Source data:
▬▬▬▬▬▬▬▬▬▬

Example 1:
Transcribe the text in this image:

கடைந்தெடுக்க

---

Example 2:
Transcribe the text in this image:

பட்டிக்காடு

▬▬▬▬▬▬▬▬▬▬

• [INSTRUCTIONS TO FOLLOW]: With nothing left out, copy the data above exactly.

• [WRITTEN RESPONSE]:
Example 1:
Transcribe the text in this image:

கடைந்தெடுக்க

---

Example 2:
Transcribe the text in this image:

பட்டிக்காடு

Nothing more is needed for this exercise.